EXERCISE REQUIREMENTS
Check every line of the records below for the string "испытаний" and copy the ones that have it.

** Opening DATA FOR PROCESSING block **

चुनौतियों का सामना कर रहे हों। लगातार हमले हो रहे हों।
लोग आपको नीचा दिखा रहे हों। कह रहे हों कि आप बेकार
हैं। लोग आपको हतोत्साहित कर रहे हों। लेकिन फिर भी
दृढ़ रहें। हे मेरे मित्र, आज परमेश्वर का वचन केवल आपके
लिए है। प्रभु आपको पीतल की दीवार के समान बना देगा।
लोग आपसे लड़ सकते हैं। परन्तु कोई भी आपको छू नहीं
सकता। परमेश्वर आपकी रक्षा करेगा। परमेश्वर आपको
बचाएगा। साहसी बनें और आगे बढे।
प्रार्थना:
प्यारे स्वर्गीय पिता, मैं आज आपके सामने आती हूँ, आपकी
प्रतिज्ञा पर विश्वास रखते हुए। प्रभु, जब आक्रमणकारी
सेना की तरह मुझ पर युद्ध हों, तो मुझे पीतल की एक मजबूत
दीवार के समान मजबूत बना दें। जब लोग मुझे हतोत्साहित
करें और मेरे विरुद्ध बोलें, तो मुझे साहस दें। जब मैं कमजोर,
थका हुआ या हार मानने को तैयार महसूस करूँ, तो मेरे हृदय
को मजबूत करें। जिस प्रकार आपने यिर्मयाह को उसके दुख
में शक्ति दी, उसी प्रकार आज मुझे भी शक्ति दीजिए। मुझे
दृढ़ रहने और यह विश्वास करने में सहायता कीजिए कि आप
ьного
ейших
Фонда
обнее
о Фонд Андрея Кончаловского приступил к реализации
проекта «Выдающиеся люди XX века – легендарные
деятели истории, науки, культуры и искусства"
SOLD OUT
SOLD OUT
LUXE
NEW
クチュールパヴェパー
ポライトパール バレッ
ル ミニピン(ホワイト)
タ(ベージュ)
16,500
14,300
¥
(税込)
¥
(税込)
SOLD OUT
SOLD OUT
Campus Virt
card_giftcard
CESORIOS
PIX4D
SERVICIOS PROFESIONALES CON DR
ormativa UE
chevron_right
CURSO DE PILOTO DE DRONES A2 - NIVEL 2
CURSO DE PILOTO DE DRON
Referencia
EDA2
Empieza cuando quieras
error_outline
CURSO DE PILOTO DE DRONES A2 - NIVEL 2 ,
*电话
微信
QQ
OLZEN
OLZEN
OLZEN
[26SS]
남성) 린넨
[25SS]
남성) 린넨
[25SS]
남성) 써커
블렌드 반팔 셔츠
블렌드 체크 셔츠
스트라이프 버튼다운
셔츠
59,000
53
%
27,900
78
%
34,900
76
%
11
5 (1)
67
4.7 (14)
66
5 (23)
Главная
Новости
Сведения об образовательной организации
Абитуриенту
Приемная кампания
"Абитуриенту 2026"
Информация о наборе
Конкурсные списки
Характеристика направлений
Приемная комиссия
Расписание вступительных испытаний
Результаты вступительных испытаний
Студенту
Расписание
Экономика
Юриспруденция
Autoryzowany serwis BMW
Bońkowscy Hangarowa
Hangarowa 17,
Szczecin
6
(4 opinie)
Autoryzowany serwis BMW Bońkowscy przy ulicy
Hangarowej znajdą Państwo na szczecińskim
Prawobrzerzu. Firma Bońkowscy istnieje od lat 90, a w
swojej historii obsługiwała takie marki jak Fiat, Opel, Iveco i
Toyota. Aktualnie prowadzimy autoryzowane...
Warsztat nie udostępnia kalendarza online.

** Closing DATA FOR PROCESSING block **

OUTPUT FOR THIS EXERCISE
Расписание вступительных испытаний
Результаты вступительных испытаний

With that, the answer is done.